On sait que le sport vous passionne. Voilà trois ans, vous avez signé L’Empire de la perfection, un documentaire sur le tennisman John McEnroe. Comment est née chez vous, cette fois-ci, l’idée de raconter l’histoire de cette équipe de volley-ball japonaise ?
Comme pour tous mes films, le point de départ a été la découverte d’une archive. Depuis une dizaine d’années, je m’occupe de la cinémathèque de l’INSEP (L’Institut national du sport, de l’expertise et de la performance). Un jour, un ancien entraîneur de l’équipe de France féminine de volley, féru du Japon, m’a apporté deux films sur cette équipe. J’ai été surpris par l’intensité des entraînements, très loin des standards du sport féminin de l’époque, et aussi par la connexion immédiate avec Jeanne & Serge, la série animée diffusée en France en 1987. J’ai alors découvert qu’elle avait été inspirée par d’autres dessins animés, à commencer par Attack n° 1, qui mettait en scène, en 1969, cette équipe de volley féminine en 104 épisodes. Cela m’a immédiatement donné envie de travailler sur cette confusion entre fiction et réalité. Un documentaire avec un côté hybride s’imposait.
Par quoi avez-vous commencé ?
D’abord par me documenter grâce à des études universitaires britanniques et américaines, des articles parus dans Life et Sports Illustrated. De fil en aiguille, j’ai commencé à avoir une idée un peu plus claire de l’histoire de ces joueuses, et j’ai aussi ressenti plusieurs manques. J’ai été particulièrement agacé par le commentaire des journalistes de l’époque qui méconnaissaient sans doute le Japon et le sport de haut niveau. Ils auraient pu déplorer la dureté des entraînements, mais ils ont écrit qu’on n’avait pas le droit de faire subir ça à des femmes?! Ils renvoyaient ces joueuses à leur sexe et non plus à leur statut de sportives de haut niveau. C’est ce qui a fini par me convaincre de faire le film. Un film qui leur donnerait la parole, pour leur permettre de se réapproprier leur histoire.
Entrer en contact avec les joueuses a été complexe ?

## [Consigne]
Dans l'entretien sur l'équipe de volley-ball japonaise, quelle série animée diffusée en France en 1987 est mise en relation avec cette équipe ?

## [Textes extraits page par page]
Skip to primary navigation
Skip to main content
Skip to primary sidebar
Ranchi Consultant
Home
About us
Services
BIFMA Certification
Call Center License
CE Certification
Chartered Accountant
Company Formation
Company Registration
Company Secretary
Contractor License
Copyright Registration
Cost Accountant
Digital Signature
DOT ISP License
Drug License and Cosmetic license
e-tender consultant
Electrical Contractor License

==

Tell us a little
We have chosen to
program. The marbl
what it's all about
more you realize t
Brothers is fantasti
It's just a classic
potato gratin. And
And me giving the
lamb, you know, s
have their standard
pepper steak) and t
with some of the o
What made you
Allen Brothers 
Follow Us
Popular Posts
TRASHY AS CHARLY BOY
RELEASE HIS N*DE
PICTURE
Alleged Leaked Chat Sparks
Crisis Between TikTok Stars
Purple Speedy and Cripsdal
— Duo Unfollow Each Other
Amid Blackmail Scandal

## [Corrigé]
Jeanne & Serge.